F. How We Share And Disclose Information
The Company takes the following measures to ensure the safety of personal information.
  1. Administrative Actions: establishment and implementation of internal management plan, regular employee training, etc.
  2. Technical Actions: Access authority management of personal information processing system, access control system installation, encryption of unique identification information, security program installation
  3. Physical Actions: access control of computer room, data storage room, etc.
G. Security
  1. The company is responsible for the handling of personal information, and appoints the person(CPO, DPO) in charge of personal information protection as follows to deal with complaints and damages of information subjects related to the processing of personal information.
    • Manager: Hyeonhwa Kim
    • Department: Management Support Team
    • Contact: (call) 031-600-8586, (mail) hyeonhwa.kim@goorm.io
    • You will be directed to the Privacy Office.
  2. The you can contact the personal information protection officer and the department in charge for all personal information related inquiries, complaints, and remedy that occurred while using the company's services (or business). The company will respond promptly to the information subject's inquiries.

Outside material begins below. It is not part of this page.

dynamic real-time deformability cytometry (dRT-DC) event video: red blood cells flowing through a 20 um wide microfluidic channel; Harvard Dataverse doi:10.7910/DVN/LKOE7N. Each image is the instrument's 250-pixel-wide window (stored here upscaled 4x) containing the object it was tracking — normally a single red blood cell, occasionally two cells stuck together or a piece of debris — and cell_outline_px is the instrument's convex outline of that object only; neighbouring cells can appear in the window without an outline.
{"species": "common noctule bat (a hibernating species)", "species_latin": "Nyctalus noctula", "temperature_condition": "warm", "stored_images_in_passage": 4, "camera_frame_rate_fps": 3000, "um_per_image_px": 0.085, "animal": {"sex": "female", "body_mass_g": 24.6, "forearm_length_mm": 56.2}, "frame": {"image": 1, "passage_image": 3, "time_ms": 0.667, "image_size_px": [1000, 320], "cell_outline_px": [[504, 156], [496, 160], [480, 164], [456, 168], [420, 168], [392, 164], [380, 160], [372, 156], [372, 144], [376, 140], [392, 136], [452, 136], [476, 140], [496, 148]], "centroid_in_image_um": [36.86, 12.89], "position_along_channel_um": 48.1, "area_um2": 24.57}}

H. Changes To This Privacy Policy
We may revise our privacy policy, for example, to reflect changes in the law or services. If the privacy policy changes, the company will post the changes, and the changed privacy policy will take effect seven days after the posting. However, we will notify you at least 30 days in advance of any significant changes in your rights, such as changes in the personal information we collect and the purpose of use.

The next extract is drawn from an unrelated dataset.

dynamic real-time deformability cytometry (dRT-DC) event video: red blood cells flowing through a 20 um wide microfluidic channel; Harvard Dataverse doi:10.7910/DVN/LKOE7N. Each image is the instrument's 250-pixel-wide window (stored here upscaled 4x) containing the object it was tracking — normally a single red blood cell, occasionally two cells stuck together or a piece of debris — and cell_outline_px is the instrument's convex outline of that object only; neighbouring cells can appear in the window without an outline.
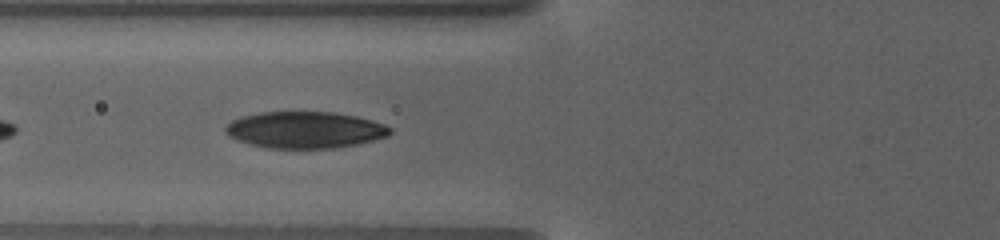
{"species": "human", "species_latin": "Homo sapiens", "temperature_condition": "warm", "stored_images_in_passage": 40, "camera_frame_rate_fps": 3000, "um_per_image_px": 0.085, "donor": {"sex": "female"}, "frame": {"image": 1, "passage_image": 13, "time_ms": 2.0, "image_size_px": [1000, 240], "cell_outline_px": [[392, 132], [388, 136], [360, 144], [340, 148], [268, 148], [248, 144], [236, 140], [228, 136], [224, 132], [224, 128], [232, 120], [244, 116], [260, 112], [332, 112], [356, 116], [372, 120], [384, 124], [392, 128]], "centroid_in_image_um": [25.93, 11.05], "position_along_channel_um": 99.9, "area_um2": 35.43}}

I. Privacy Regulations in Accordance with GDPR
The company complies with the General Data Protection Regulation of the European Union and the laws of each Member State. If you provide services to users in the European Union, the following may apply.
  • The company uses personal information collected from users only for purposes specified in "A. Applicability of this Privacy Policy", informs users prior to any use thereof and asks for agreement.In addition, the company may process personal information in accordance with applicable laws including GDPR in any of the following cases:
    1. Consent of the data subject
    2. Sign and fulfil a contract with the data subject
    3. legal compliance
    4. When personal information processing is necessary for the material benefit of the data subject
    5. For the pursuit of legitimate interests of the company (except for cases where the benefits, rights or freedom of the data subject is more important than that of the company.)
  • In accordance with applicable laws including GDPR, a user may request that his or her personal information be transferred to another manager, and refuse the processing of his or her information. In addition, a user has a right to file a complaint with data privacy protection authorities.
  • The company may also use personal information for marketing purposes such as event promotion or advertisements, for which the company obtains a prior agreement. A user may withdraw the agreement at any time if he or she doesn't want it. A user may inquire the foregoing matters to the Customer Service via document, phone or email. The request will be handled in a proper and timely manner.
  • When a user requests for the correction of personal information, the concerned information shall not be displayed until such correction is completed.